FN 1. In his deposition, Beus named those present and did not include Nosler. Alekel stated in his deposition that Nosler was present but that he did not recall Smith being there. Skeen, however, stated in his deposition that he, Smith and Nosler took part in the meeting.

FN 2. We judicially notice that this firm has an "a.v." rating in the 1 Martindale-Hubbell Directory (1980) and that Beus has a "b.v." rating therein (pp. 104, 115).

FN 3. The first ground of ineligibility stated in the rule obviously does not apply in this case.

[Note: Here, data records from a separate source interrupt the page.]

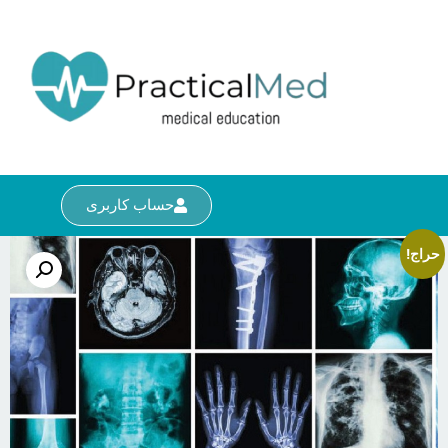
حساب کاربری
حراج!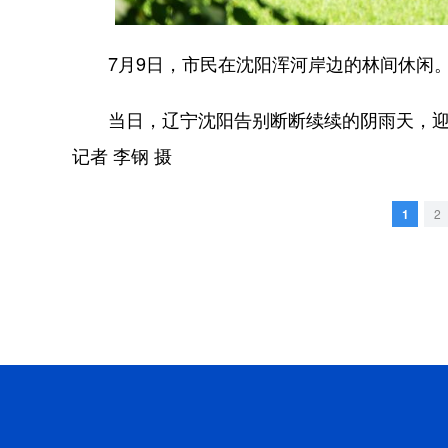
7月9日，市民在沈阳浑河岸边的林间休闲
当日，辽宁沈阳告别断断续续的阴雨天，迎来
记者 李钢 摄
1
2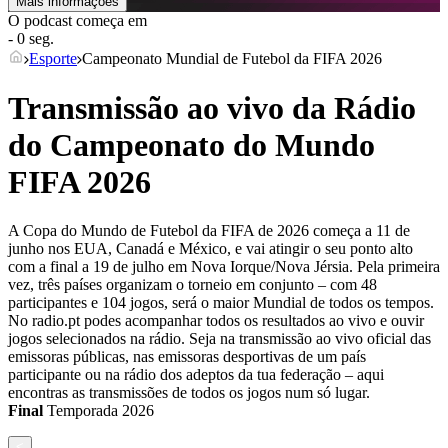
Mais informações
O podcast começa em
- 0 seg.
Esporte
Campeonato Mundial de Futebol da FIFA 2026
Transmissão ao vivo da Rádio
do Campeonato do Mundo
FIFA 2026
A Copa do Mundo de Futebol da FIFA de 2026 começa a 11 de
junho nos EUA, Canadá e México, e vai atingir o seu ponto alto
com a final a 19 de julho em Nova Iorque/Nova Jérsia. Pela primeira
vez, três países organizam o torneio em conjunto – com 48
participantes e 104 jogos, será o maior Mundial de todos os tempos.
No radio.pt podes acompanhar todos os resultados ao vivo e ouvir
jogos selecionados na rádio. Seja na transmissão ao vivo oficial das
emissoras públicas, nas emissoras desportivas de um país
participante ou na rádio dos adeptos da tua federação – aqui
encontras as transmissões de todos os jogos num só lugar.
Final
Temporada
2026
<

FN 4. We note further that under the subdivision of the rule here applicable (subd. (a)) all that is required of Beus by way of professional reputation is that he be a member in good standing of the Arizona Bar--a status of his which is undisputed.

FN 5. This is not a proceeding to determine whether Beus has been engaged in the unauthorized practice of law in California. We therefore deem any discussion of such law irrelevant.